Davies crossed the line with a wide smile and her arm raised triumphantly, and was almost immediately congratulated by the two pacers (and Davies’ close friends) Sarah Billings and Natalie Rule. The people most in Davies’ mind however, were her parents Helen and Paul, who like most athletics parents, have sacrificed a lot so Davies can follow her dream.

“They give up so much for me - so it feels so special to have won and to see all that hard work be worth it. I was happy for them.

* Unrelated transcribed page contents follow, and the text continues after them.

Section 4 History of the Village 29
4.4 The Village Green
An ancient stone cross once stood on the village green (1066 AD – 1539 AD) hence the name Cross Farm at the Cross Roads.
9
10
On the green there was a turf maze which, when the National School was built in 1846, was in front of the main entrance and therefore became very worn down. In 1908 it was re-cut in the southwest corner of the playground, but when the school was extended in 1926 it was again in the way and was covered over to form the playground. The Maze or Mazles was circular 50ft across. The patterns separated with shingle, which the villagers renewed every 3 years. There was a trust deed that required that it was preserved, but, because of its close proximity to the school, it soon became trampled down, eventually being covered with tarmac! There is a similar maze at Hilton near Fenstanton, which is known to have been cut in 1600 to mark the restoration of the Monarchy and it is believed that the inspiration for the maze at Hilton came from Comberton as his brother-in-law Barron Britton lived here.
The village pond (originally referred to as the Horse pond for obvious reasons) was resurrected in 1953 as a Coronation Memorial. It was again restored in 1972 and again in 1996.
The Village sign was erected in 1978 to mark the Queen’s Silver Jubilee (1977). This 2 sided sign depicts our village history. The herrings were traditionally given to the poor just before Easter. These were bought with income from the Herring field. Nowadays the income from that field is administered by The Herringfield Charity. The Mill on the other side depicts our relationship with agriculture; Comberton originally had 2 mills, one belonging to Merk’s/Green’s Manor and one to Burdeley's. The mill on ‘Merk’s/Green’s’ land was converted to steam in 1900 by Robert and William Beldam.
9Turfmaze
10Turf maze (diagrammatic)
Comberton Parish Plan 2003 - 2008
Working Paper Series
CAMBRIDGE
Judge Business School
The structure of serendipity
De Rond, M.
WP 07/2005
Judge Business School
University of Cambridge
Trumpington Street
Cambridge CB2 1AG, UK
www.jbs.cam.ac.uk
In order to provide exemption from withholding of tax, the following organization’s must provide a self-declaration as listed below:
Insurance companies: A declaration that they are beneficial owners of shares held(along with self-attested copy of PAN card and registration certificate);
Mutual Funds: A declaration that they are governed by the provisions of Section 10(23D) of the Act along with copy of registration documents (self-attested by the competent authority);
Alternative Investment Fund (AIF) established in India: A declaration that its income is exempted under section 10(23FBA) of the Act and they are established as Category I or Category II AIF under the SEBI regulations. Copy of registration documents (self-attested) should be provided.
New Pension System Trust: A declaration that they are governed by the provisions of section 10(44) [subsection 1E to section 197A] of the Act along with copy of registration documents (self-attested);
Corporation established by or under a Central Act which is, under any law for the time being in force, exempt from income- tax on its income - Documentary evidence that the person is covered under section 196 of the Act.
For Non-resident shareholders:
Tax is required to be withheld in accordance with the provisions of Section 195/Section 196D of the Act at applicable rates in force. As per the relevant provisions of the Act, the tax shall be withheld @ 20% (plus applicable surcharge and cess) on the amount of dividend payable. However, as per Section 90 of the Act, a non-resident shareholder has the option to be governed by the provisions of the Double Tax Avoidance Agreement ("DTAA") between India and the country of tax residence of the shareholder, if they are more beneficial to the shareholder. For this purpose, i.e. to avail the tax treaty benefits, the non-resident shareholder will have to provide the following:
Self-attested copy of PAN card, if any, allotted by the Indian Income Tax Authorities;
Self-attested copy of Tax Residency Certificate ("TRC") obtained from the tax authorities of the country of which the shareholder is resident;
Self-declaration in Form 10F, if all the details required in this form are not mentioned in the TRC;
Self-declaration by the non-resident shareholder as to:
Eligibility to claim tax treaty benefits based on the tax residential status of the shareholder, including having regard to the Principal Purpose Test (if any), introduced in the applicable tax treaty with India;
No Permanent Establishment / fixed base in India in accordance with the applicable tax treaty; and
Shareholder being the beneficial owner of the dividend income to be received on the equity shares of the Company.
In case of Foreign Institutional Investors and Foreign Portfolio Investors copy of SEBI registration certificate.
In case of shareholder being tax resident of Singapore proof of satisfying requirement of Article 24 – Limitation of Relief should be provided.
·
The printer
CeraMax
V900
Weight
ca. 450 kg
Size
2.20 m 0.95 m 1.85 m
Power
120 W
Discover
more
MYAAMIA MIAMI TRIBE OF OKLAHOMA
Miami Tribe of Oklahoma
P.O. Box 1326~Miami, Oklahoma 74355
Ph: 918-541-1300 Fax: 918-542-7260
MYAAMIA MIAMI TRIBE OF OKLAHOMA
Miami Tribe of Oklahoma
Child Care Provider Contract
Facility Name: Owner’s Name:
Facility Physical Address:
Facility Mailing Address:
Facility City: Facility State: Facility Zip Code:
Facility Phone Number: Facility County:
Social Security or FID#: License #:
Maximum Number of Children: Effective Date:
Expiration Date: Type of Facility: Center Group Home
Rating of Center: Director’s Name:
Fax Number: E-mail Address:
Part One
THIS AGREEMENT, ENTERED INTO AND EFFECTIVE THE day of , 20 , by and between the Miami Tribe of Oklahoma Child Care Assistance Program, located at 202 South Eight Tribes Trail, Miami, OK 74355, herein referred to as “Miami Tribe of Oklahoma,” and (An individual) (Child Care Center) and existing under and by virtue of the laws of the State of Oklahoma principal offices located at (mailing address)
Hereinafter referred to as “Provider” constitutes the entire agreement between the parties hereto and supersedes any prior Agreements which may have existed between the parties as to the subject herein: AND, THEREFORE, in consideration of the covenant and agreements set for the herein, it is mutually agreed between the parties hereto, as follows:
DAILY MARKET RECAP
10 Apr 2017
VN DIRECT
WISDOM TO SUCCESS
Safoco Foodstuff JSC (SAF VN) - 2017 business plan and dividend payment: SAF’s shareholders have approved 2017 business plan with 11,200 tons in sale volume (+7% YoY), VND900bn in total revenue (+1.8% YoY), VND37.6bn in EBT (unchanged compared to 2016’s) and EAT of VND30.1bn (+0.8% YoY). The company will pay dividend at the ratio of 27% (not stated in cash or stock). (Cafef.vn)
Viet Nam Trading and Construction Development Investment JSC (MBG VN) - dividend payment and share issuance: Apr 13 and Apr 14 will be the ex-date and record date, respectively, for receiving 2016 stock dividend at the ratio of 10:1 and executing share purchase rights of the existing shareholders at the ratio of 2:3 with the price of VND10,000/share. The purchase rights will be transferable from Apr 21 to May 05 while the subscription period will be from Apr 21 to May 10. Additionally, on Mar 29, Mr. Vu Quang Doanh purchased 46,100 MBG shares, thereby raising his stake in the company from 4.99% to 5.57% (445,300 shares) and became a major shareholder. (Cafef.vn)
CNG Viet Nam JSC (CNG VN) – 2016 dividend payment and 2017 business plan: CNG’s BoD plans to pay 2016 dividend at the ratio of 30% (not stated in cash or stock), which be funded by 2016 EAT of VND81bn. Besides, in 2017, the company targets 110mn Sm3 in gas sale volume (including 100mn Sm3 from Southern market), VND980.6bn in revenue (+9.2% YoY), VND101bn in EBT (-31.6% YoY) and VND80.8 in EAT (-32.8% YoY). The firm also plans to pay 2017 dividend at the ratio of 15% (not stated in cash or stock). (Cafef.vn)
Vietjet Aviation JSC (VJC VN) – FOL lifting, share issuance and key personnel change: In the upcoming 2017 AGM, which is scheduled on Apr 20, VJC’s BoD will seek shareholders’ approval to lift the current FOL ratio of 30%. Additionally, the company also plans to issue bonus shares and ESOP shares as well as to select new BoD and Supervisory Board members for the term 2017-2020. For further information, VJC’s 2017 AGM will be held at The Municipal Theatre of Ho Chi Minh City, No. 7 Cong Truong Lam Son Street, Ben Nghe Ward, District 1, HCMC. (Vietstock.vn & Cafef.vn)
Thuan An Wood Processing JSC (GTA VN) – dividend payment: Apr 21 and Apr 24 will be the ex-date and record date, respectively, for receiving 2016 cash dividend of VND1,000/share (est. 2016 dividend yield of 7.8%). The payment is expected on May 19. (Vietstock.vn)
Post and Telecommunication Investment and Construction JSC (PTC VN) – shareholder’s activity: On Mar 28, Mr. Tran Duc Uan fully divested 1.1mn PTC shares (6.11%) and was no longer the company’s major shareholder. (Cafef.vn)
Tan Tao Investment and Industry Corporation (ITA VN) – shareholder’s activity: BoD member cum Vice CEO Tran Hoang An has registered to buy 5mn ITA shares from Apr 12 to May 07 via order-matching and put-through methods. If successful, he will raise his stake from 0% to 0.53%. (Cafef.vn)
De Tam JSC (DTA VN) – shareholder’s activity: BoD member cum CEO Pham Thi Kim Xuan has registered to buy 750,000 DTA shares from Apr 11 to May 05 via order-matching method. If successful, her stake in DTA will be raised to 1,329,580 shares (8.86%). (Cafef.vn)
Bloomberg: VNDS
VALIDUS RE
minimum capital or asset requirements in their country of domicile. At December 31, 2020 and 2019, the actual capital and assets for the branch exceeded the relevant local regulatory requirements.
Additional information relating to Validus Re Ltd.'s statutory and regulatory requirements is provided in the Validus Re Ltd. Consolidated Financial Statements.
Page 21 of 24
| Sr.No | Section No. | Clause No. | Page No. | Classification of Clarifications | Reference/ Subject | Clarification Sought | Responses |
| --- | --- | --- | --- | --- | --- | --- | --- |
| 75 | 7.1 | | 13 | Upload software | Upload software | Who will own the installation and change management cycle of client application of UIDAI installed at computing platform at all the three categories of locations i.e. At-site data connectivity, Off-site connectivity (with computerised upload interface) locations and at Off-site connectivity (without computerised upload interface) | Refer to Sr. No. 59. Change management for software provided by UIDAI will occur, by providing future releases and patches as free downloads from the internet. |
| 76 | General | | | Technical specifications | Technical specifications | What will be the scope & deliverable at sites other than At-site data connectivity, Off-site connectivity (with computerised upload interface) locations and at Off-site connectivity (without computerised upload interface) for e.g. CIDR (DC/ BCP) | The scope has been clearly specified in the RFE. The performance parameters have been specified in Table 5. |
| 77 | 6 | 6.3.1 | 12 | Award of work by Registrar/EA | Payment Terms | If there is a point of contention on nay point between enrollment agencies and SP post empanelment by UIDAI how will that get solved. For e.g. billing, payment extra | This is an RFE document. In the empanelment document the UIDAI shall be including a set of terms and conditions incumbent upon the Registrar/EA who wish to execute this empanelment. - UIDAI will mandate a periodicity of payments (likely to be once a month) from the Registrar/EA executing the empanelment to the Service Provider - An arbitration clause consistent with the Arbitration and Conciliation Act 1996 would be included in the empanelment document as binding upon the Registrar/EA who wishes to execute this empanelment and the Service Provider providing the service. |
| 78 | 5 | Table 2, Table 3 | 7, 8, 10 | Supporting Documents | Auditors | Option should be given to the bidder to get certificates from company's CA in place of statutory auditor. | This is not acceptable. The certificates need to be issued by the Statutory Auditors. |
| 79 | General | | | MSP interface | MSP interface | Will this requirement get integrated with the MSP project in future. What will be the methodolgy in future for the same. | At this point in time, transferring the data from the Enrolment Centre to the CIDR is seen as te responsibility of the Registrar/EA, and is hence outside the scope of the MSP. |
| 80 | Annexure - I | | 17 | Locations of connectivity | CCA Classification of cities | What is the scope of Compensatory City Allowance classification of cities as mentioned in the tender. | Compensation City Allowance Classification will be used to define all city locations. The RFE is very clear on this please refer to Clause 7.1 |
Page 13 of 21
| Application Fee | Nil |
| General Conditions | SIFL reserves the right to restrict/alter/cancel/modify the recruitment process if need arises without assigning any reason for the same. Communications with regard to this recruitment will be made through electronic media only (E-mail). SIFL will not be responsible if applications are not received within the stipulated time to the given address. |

Mum was crying and I think dad might have even shed a tear!”


While 2021 is shaping up as another interrupted year - international racing is still not ‘back’, and Davies will find it hard to find a lot of races overseas, she will undoubtedly carry a new confidence through the rest of 2021. Competitors will look to her to carry the work during championship races, and any moves Davies makes will be watched closely.

If Davies continues to flourish, now armed with the confidence gained from winning, it might not matter how closely her rivals watch her - but just make sure that you do, for we could very well be seeing Australia’s next star develop right in front of us.